WHAT THIS TASK INVOLVES — Return the records word for word. Any pictures in them are not part of the copy.

WORKING DATA —
----
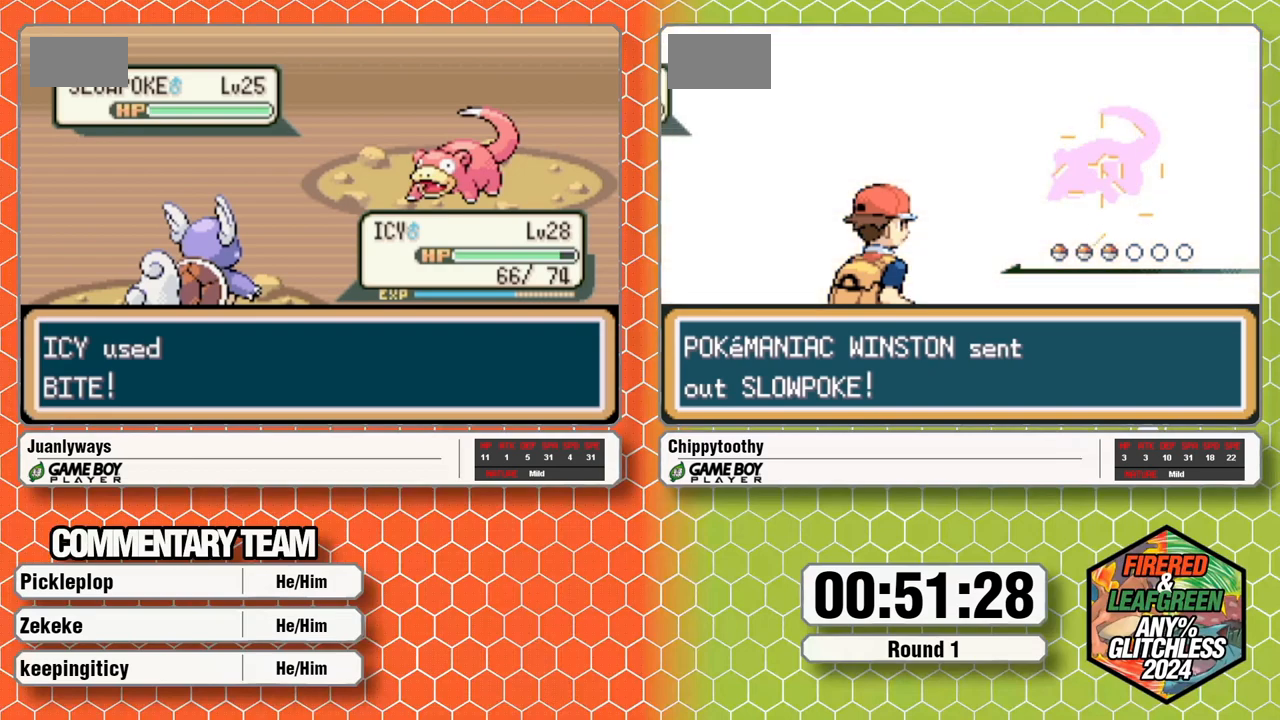
{"dt_ms": 500, "buttons": [], "events": []}
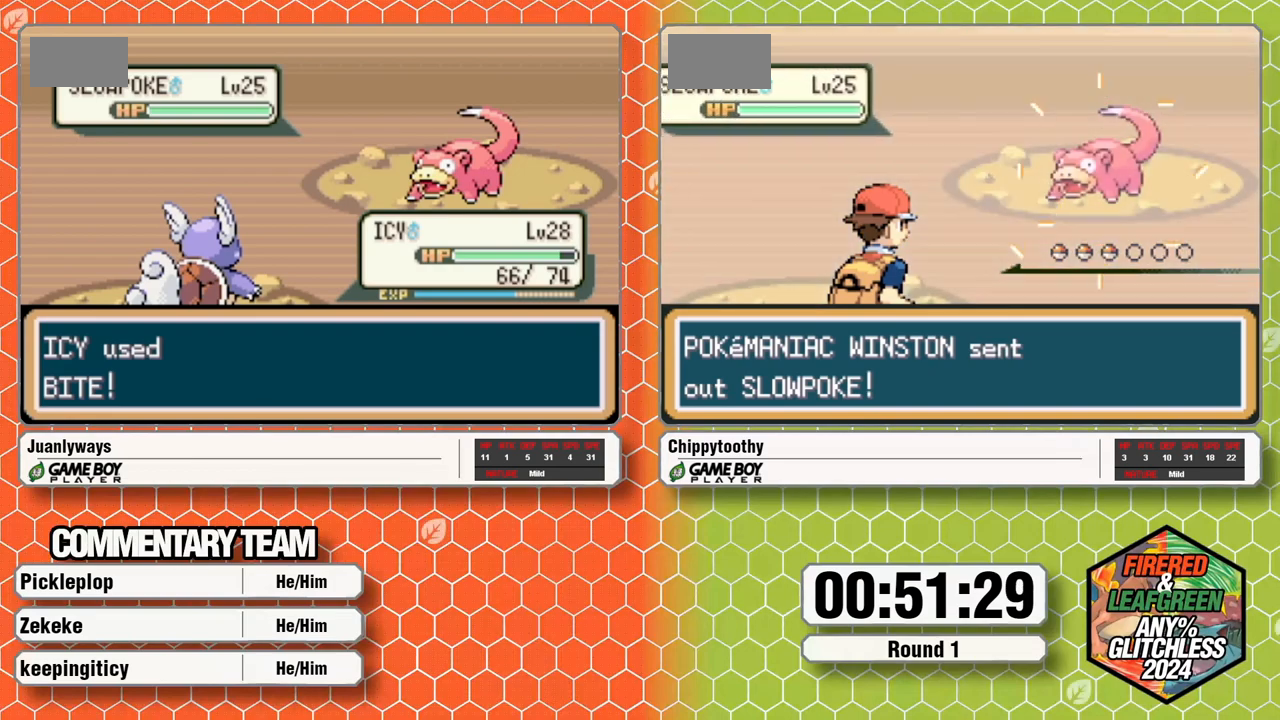
{"dt_ms": 500, "buttons": []}
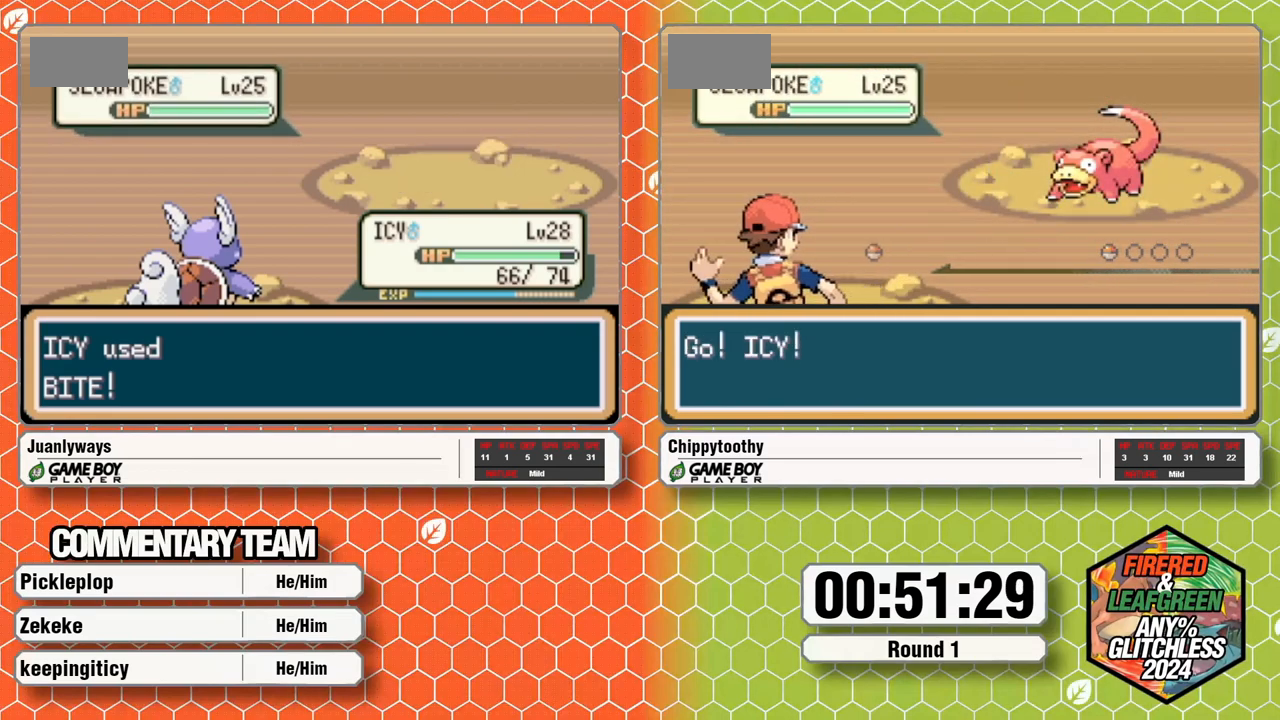
{"dt_ms": 500, "buttons": [], "events": []}
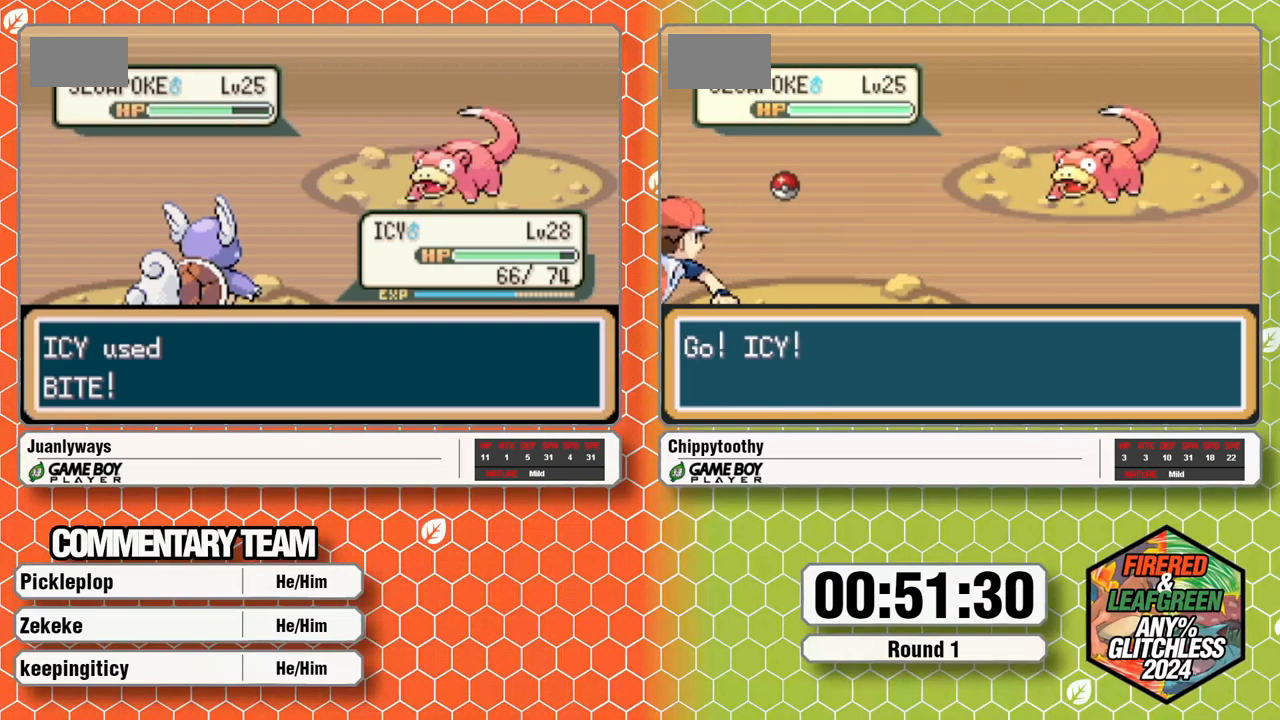
{"dt_ms": 500, "buttons": [], "events": []}
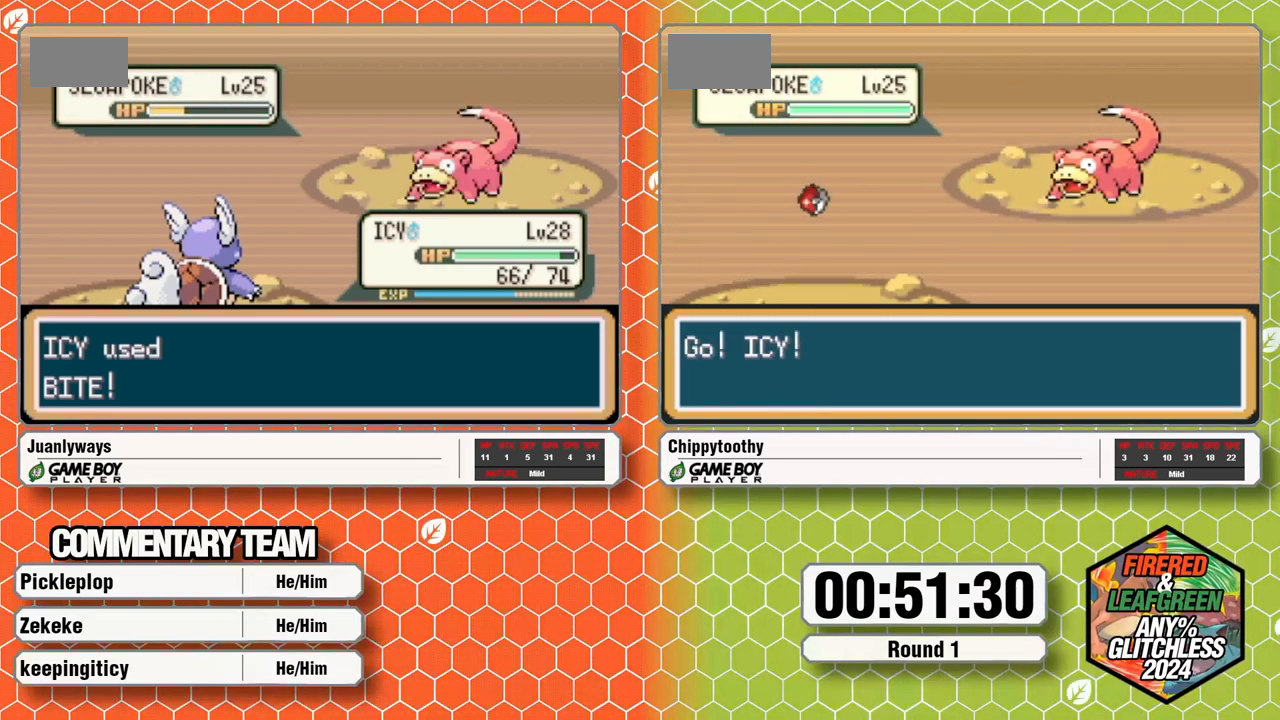
{"dt_ms": 500, "buttons": ["A"], "events": [[100, "A", "down"], [183, "A", "up"], [283, "A", "down"]]}
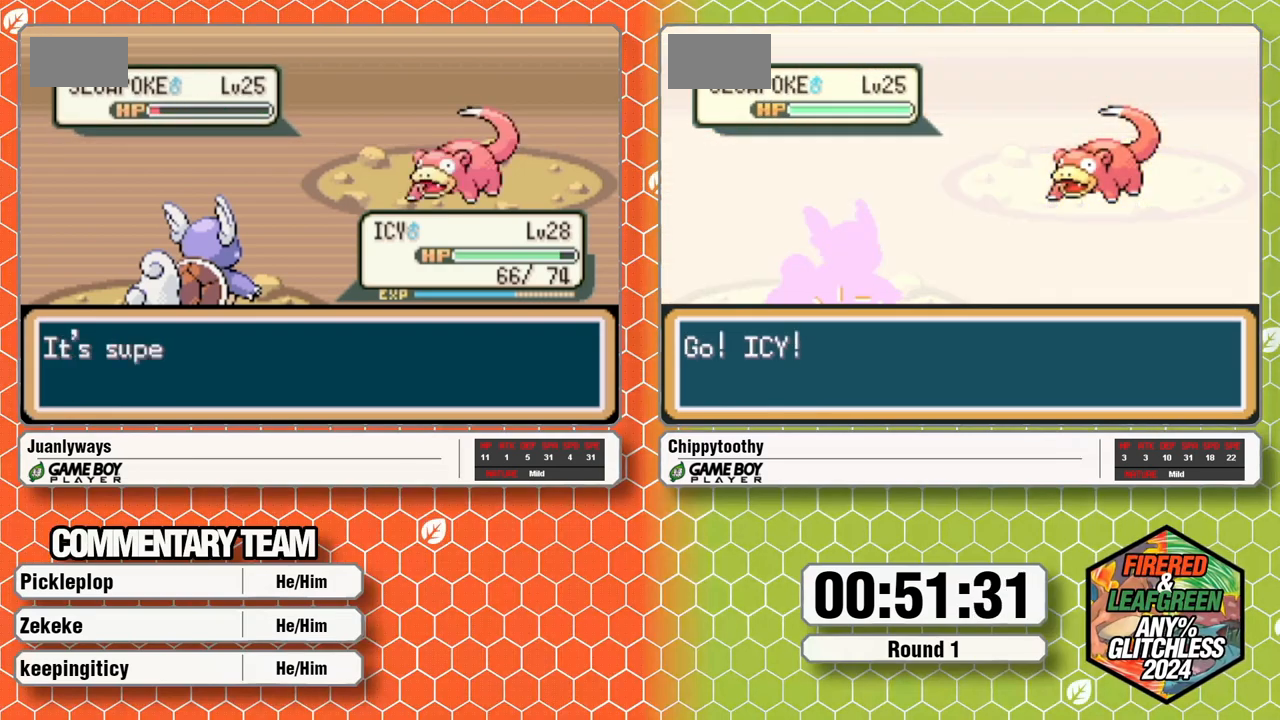
{"dt_ms": 500, "buttons": ["A"], "events": [[267, "A", "up"], [317, "A", "down"]]}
----
RESULT FOR THIS TASK —
{"dt_ms": 500, "buttons": [], "events": []}
{"dt_ms": 500, "buttons": []}
{"dt_ms": 500, "buttons": [], "events": []}
{"dt_ms": 500, "buttons": [], "events": []}
{"dt_ms": 500, "buttons": ["A"], "events": [[100, "A", "down"], [183, "A", "up"], [283, "A", "down"]]}
{"dt_ms": 500, "buttons": ["A"], "events": [[267, "A", "up"], [317, "A", "down"]]}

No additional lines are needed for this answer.